Thousands of evangelical Christians descended on Washington for the annual Christians United for Israel conference. They showed enthusiastic support for the Jewish State, grounded in a deep attachment to the Bible. The horrific attacks of September 11 have reinforced their fatalistic sense of identification with the Israeli citizens. They are natural friends in a dangerous world.
In previous years, US Evangelicals invested million of dollars in school equipment, playgrounds, medical supplies and bulletproof buses to protect the Jews in Judea and Samaria, Israel’s first line of defense. Other groups, such as Rabbi Yechiel Eckstein’s International Fellowship of Christians and Jews, played a crucial role in protecting Sderot’s residents from Hamas’ rockets.

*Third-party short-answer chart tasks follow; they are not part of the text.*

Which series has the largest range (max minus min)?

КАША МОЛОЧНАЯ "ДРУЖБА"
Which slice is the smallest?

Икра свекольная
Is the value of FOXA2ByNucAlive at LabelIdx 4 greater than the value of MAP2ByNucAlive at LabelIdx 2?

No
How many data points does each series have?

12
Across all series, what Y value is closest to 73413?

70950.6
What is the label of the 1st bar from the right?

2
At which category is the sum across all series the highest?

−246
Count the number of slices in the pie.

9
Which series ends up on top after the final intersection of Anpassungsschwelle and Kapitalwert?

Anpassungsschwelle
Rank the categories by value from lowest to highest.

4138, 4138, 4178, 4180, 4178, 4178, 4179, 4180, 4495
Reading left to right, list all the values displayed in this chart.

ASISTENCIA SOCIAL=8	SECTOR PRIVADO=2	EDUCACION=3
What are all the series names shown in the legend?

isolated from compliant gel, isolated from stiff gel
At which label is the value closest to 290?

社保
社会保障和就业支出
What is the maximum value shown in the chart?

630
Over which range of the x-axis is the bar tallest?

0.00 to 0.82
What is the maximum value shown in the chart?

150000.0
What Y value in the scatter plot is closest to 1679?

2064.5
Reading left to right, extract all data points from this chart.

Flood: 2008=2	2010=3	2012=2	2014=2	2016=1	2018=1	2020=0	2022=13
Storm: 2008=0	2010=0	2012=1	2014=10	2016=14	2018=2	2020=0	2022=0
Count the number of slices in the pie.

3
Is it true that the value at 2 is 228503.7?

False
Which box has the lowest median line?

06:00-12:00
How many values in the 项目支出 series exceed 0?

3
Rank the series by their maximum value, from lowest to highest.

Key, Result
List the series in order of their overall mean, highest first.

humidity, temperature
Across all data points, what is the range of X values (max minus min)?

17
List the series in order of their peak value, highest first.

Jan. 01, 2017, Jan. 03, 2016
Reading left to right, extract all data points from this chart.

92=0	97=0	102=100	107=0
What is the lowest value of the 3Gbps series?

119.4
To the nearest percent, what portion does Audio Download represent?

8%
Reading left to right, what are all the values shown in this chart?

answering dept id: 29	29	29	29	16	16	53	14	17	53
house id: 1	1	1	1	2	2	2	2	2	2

The group “Christian Friends of Israeli communities,” based in Samaria, is now appealing to Evangelicals to fund different security projects: binoculars and ambulances in Neve Tzuf ($ 7.500), night security guards in Bat Ayin ($12.500) and cameras and fences in Maaleh Shomron ($ 22.500).
Very few people know the Christian role in defending Israel against
chemical threats (Syria just threatened to use lethal gas and germs
against “external forces.”)
The Beit El’s (Hebrew for “House of God”) air filtration systems,
installed in the Israeli hospitals, schools and homes, will protect Jews
against chemical or biological attacks. Today, the Beit El Christian
factory, based in Zichron Yaakov, is the country’s only producer of
complete NBC (nuclear, biological and chemical) filtration systems for
communal shelters.These Christians work far from the glare of publicity, but are motivated by the haunting legacy of the Second World War. As self-styled “Christian Zionist,” the tiny community seeks to keep Israelis safe from harm to aid what they believe is the biblical prophecy of the ingathering of Jews in the Holy Land.
The first community members, under the leadership of Emma Berger, arrived in Israel in the 1960s, and some who have come are children of members of the German resistance against the Nazis. Berger wasn’t welcomed favorably by the local Israelis. It could not be otherwise, among those who survived the Holocaust, and among those fierce peasants who could not bear to see their land sold to the Germans. The Christians were also accused by ultra-Orthodox Jews, who even stoned them, of being missionaries.
In Beit El they learned engineering to develop the filtration system, and released the initial versions in 1980. No official standards then existed in Israel for civilian protection from non-conventional warfare, only for military facilities.
Beit El Industries became a great success when the Israeli government enacted rules in 1995 requiring all new hospitals, kindergartens and nursing homes to be fitted with air filtering systems. The system is designed to protect people sitting in a shelter from nuclear, biological or chemical attack.
After gas masks, the Beit El’s system has become the most widely used protection device by Israeli civilians. In 1991, during Iraqi missile attacks in the Gulf War, the Christian group ushered Israeli residents into their factory shelters. Their invention will be used again in case of war against Iran.
It’s astonishing and sad that very few Israelis know about those strangers who ensure their survival.